Весеньев стоял вахту с четырех до восьми утра.

Мрачный ходил он по мостику и, когда солнце выплывало из-за горизонта, разогнав предрассветный полумрак и заливая светом и блеском все вокруг, он не любовался чудным зрелищем восхода. На душе у него было тоскливо и смутно.

Он посматривал на паруса, на океан, кативший свои волны, взглядывал на компас и снова ходил по мостику.

А ветер заметно крепчал, и волны рокотали сердитей, сильнее раскачивая «Чайку», которая под марселями, брамселями, фоком и гротом неслась к северу, в полветра, узлов по десяти в час.

Как только что взошло солнце, Весеньев увидел поднявшегося снизу Оленича. Его красивое лицо было мертвенно бледно, спокойно и серьезно. Только тонкие губы вздрагивали и глаза как-то странно жмурились.

При виде Оленича сердце Весеньева екнуло.

Оленич твердой походкой поднялся на мостик и подошел к Весеньеву. Весеньев смущенно опустил глаза, не смея взглянуть в лицо человека, приговоренного к смерти.

А он между тем говорил:

– Перед смертью простимся, Боря. Я очень виноват перед тобой, прости меня. Расстанемся хоть не врагами…

И он протянул Весеньеву руку. Тот пожал ее.

– Прости меня, – повторил он, – и слушай: Джильда никогда не была моей любовницей. Я гнусно наврал на нее. Она любит одного тебя…

И тотчас же у Весеньева исчезла всякая злоба на Оленича, и он взволнованно проговорил:

– Зачем ты это сделал?

– Я тоже люблю Джильду… и ревновал… понимаешь?.. Сперва я ухаживал за ней, чтоб открыть тебе глаза и остановить от женитьбы, а потом… потом… увлекся ею…

– А она?

– Она жалела меня, слушала, что я ей говорил, и скрывала наши свидания, чтобы не огорчить тебя… Она несчастная, легкомысленная, все, что хочешь, но не лживое создание… Но ты все-таки не женись на ней!.. Она измучит тебя… Ты всегда будешь ее подозревать… Прости же, Боря… Скажи, что ты не вспомнишь лихом своего друга…

– Володя… милый… Так зачем же?.. Забудем все и… прости меня. Дуэль недействительна…

– Нет, голубчик… Нельзя… Слово держать надо. Надо искупить позор оскорбления и подлость. Прощай!..

Они обнялись крепко, по-братски.

Слезы душили Весеньева, когда он опять сказал:

– Володя… ведь это глупо… умирать… Опомнись… Из-за чего? Я разрешаю тебя от слова…

– Но я не разрешаю… И прошу тебя не ложиться в дрейф из-за меня… Я скоро потону. Я пловец неважный… Письма отправь… Вот они…

Он отдал письма, быстро спустился с мостика, сел на подветренный борт и, нарочно перегнувшись, упал за борт.

Весеньев ахнул. В одно мгновение он снял с себя сапоги и сюртук и бросился с мостика в океан спасать своего друга.

Сигнальщик побежал за капитаном, и через несколько минут «Чайка» лежала в дрейфе, и баркас был послан искать погибающих.

Весеньев был отличный пловец и скоро настиг Оленича.

– Боря… родной… зачем?.. – воскликнул Оленич.

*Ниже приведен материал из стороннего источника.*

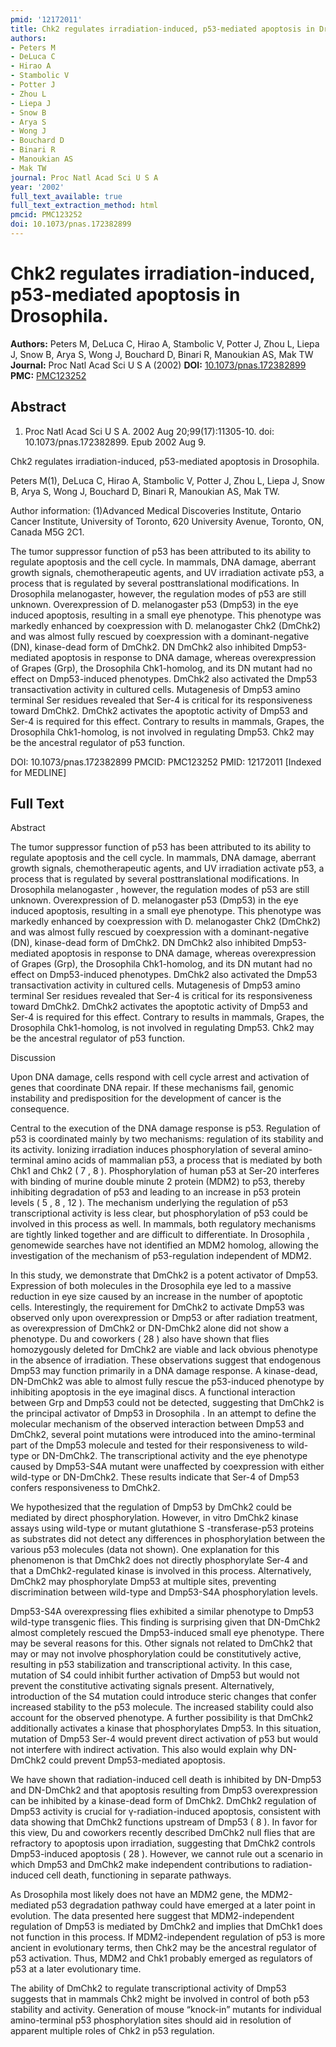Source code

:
 ```yaml
---
pmid: '12172011'
title: Chk2 regulates irradiation-induced, p53-mediated apoptosis in Drosophila.
authors:
- Peters M
- DeLuca C
- Hirao A
- Stambolic V
- Potter J
- Zhou L
- Liepa J
- Snow B
- Arya S
- Wong J
- Bouchard D
- Binari R
- Manoukian AS
- Mak TW
journal: Proc Natl Acad Sci U S A
year: '2002'
full_text_available: true
full_text_extraction_method: html
pmcid: PMC123252
doi: 10.1073/pnas.172382899
---
```


# Chk2 regulates irradiation-induced, p53-mediated apoptosis in Drosophila.
**Authors:** Peters M, DeLuca C, Hirao A, Stambolic V, Potter J, Zhou L, Liepa J, Snow B, Arya S, Wong J, Bouchard D, Binari R, Manoukian AS, Mak TW
**Journal:** Proc Natl Acad Sci U S A (2002)
**DOI:** [10.1073/pnas.172382899](https://doi.org/10.1073/pnas.172382899)
**PMC:** [PMC123252](https://www.ncbi.nlm.nih.gov/pmc/articles/PMC123252/)

## Abstract

1. Proc Natl Acad Sci U S A. 2002 Aug 20;99(17):11305-10. doi: 
10.1073/pnas.172382899. Epub 2002 Aug 9.

Chk2 regulates irradiation-induced, p53-mediated apoptosis in Drosophila.

Peters M(1), DeLuca C, Hirao A, Stambolic V, Potter J, Zhou L, Liepa J, Snow B, 
Arya S, Wong J, Bouchard D, Binari R, Manoukian AS, Mak TW.

Author information:
(1)Advanced Medical Discoveries Institute, Ontario Cancer Institute, University 
of Toronto, 620 University Avenue, Toronto, ON, Canada M5G 2C1.

The tumor suppressor function of p53 has been attributed to its ability to 
regulate apoptosis and the cell cycle. In mammals, DNA damage, aberrant growth 
signals, chemotherapeutic agents, and UV irradiation activate p53, a process 
that is regulated by several posttranslational modifications. In Drosophila 
melanogaster, however, the regulation modes of p53 are still unknown. 
Overexpression of D. melanogaster p53 (Dmp53) in the eye induced apoptosis, 
resulting in a small eye phenotype. This phenotype was markedly enhanced by 
coexpression with D. melanogaster Chk2 (DmChk2) and was almost fully rescued by 
coexpression with a dominant-negative (DN), kinase-dead form of DmChk2. DN 
DmChk2 also inhibited Dmp53-mediated apoptosis in response to DNA damage, 
whereas overexpression of Grapes (Grp), the Drosophila Chk1-homolog, and its DN 
mutant had no effect on Dmp53-induced phenotypes. DmChk2 also activated the 
Dmp53 transactivation activity in cultured cells. Mutagenesis of Dmp53 amino 
terminal Ser residues revealed that Ser-4 is critical for its responsiveness 
toward DmChk2. DmChk2 activates the apoptotic activity of Dmp53 and Ser-4 is 
required for this effect. Contrary to results in mammals, Grapes, the Drosophila 
Chk1-homolog, is not involved in regulating Dmp53. Chk2 may be the ancestral 
regulator of p53 function.

DOI: 10.1073/pnas.172382899
PMCID: PMC123252
PMID: 12172011 [Indexed for MEDLINE]

## Full Text

Abstract

The tumor suppressor function of p53 has been attributed to its ability to regulate apoptosis and the cell cycle. In mammals, DNA damage, aberrant growth signals, chemotherapeutic agents, and UV irradiation activate p53, a process that is regulated by several posttranslational modifications. In Drosophila melanogaster , however, the regulation modes of p53 are still unknown. Overexpression of D. melanogaster p53 (Dmp53) in the eye induced apoptosis, resulting in a small eye phenotype. This phenotype was markedly enhanced by coexpression with D. melanogaster Chk2 (DmChk2) and was almost fully rescued by coexpression with a dominant-negative (DN), kinase-dead form of DmChk2. DN DmChk2 also inhibited Dmp53-mediated apoptosis in response to DNA damage, whereas overexpression of Grapes (Grp), the Drosophila Chk1-homolog, and its DN mutant had no effect on Dmp53-induced phenotypes. DmChk2 also activated the Dmp53 transactivation activity in cultured cells. Mutagenesis of Dmp53 amino terminal Ser residues revealed that Ser-4 is critical for its responsiveness toward DmChk2. DmChk2 activates the apoptotic activity of Dmp53 and Ser-4 is required for this effect. Contrary to results in mammals, Grapes, the Drosophila Chk1-homolog, is not involved in regulating Dmp53. Chk2 may be the ancestral regulator of p53 function.

Discussion

Upon DNA damage, cells respond with cell cycle arrest and  activation of genes that coordinate DNA repair. If these mechanisms  fail, genomic instability and predisposition for the development of  cancer is the consequence.

Central to the execution of the DNA damage response is p53. Regulation  of p53 is coordinated mainly by two mechanisms: regulation of its  stability and its activity. Ionizing irradiation induces  phosphorylation of several amino-terminal amino acids of mammalian p53,  a process that is mediated by both Chk1 and Chk2 ( 7 , 8 ).  Phosphorylation of human p53 at Ser-20 interferes with binding of  murine double minute 2 protein (MDM2) to p53, thereby inhibiting  degradation of p53 and leading to an increase in p53 protein levels ( 5 , 8 , 12 ). The mechanism underlying the regulation of p53 transcriptional  activity is less clear, but phosphorylation of p53 could be involved in  this process as well. In mammals, both regulatory mechanisms are  tightly linked together and are difficult to differentiate. In Drosophila , genomewide searches have not identified an MDM2  homolog, allowing the investigation of the mechanism of p53-regulation  independent of MDM2.

In this study, we demonstrate that DmChk2 is a potent activator of  Dmp53. Expression of both molecules in the Drosophila eye  led to a massive reduction in eye size caused by an increase in the  number of apoptotic cells. Interestingly, the requirement for  DmChk2 to activate Dmp53 was observed only upon overexpression or Dmp53  or after radiation treatment, as overexpression of DmChk2 or DN-DmChk2  alone did not show a phenotype. Du and coworkers ( 28 ) also have shown  that flies homozygously deleted for DmChk2 are viable and lack obvious  phenotype in the absence of irradiation. These observations suggest  that endogenous Dmp53 may function primarily in a DNA  damage response. A kinase-dead, DN-DmChk2 was able to almost fully  rescue the p53-induced phenotype by inhibiting apoptosis in the  eye imaginal discs. A functional interaction between Grp and Dmp53  could not be detected, suggesting that DmChk2 is the principal  activator of Dmp53 in Drosophila . In an attempt to define  the molecular mechanism of the observed interaction between Dmp53 and  DmChk2, several point mutations were introduced into the amino-terminal  part of the Dmp53 molecule and tested for their responsiveness to  wild-type or DN-DmChk2. The transcriptional activity and the eye  phenotype caused by Dmp53-S4A mutant were unaffected by  coexpression with either wild-type or DN-DmChk2. These results indicate  that Ser-4 of Dmp53 confers responsiveness to DmChk2.

We hypothesized that the regulation of Dmp53 by DmChk2 could be  mediated by direct phosphorylation. However, in vitro DmChk2  kinase assays using wild-type or mutant glutathione S -transferase-p53 proteins as substrates did not detect any  differences in phosphorylation between the various p53 molecules (data  not shown). One explanation for this phenomenon is that DmChk2 does not  directly phosphorylate Ser-4 and that a DmChk2-regulated kinase is  involved in this process. Alternatively, DmChk2 may phosphorylate Dmp53  at multiple sites, preventing discrimination between wild-type and  Dmp53-S4A phosphorylation levels.

Dmp53-S4A overexpressing flies exhibited a similar phenotype to Dmp53  wild-type transgenic flies. This finding is surprising given that  DN-DmChk2 almost completely rescued the Dmp53-induced small eye  phenotype. There may be several reasons for this. Other signals not  related to DmChk2 that may or may not involve phosphorylation could be  constitutively active, resulting in p53 stabilization and  transcriptional activity. In this case, mutation of S4 could inhibit  further activation of Dmp53 but would not prevent the constitutive  activating signals present. Alternatively, introduction of the S4  mutation could introduce steric changes that confer increased stability  to the p53 molecule. The increased stability could also account for the  observed phenotype. A further possibility is that DmChk2 additionally  activates a kinase that phosphorylates Dmp53. In this situation,  mutation of Dmp53 Ser-4 would prevent direct activation of p53 but  would not interfere with indirect activation. This also would explain  why DN-DmChk2 could prevent Dmp53-mediated apoptosis.

We have shown that radiation-induced cell death is inhibited by  DN-Dmp53 and DN-DmChk2 and that apoptosis resulting from Dmp53  overexpression can be inhibited by a kinase-dead form of DmChk2. DmChk2  regulation of Dmp53 activity is crucial for γ-radiation-induced  apoptosis, consistent with data showing that DmChk2 functions  upstream of Dmp53 ( 8 ). In favor for this view, Du and coworkers  recently described DmChk2 null flies that are refractory to  apoptosis upon irradiation, suggesting that DmChk2 controls  Dmp53-induced apoptosis ( 28 ). However, we cannot rule out a  scenario in which Dmp53 and DmChk2 make independent contributions to  radiation-induced cell death, functioning in separate pathways.

As Drosophila most likely does not have an MDM2 gene, the  MDM2-mediated p53 degradation pathway could have emerged at a later  point in evolution. The data presented here suggest that  MDM2-independent regulation of Dmp53 is mediated by DmChk2 and  implies that DmChk1 does not function in this process. If  MDM2-independent regulation of p53 is more ancient in evolutionary  terms, then Chk2 may be the ancestral regulator of p53 activation.  Thus, MDM2 and Chk1 probably emerged as regulators of p53 at a later  evolutionary time.

The ability of DmChk2 to regulate transcriptional activity of Dmp53  suggests that in mammals Chk2 might be involved in control of both p53  stability and activity. Generation of mouse “knock-in” mutants  for individual amino-terminal p53 phosphorylation sites should aid in  resolution of apparent multiple roles of Chk2 in p53 regulation.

– Затем, чтоб ты жил, а не то вместе погибнем! – радостно говорил Весеньев, поддерживая друга. – Ложись на спину… Вот так… Смотри, и баркас идет.

Действительно, скоро подошел баркас, и оба друга были вытащены из воды.

Из Ситхи Весеньев написал Джильде письмо, моля о прощении. Ответа по указанному адресу в Гонконг не было. Тогда Оленич написал консулу, и через две недели был получен ответ, что миссис Браун убита неким Блэком.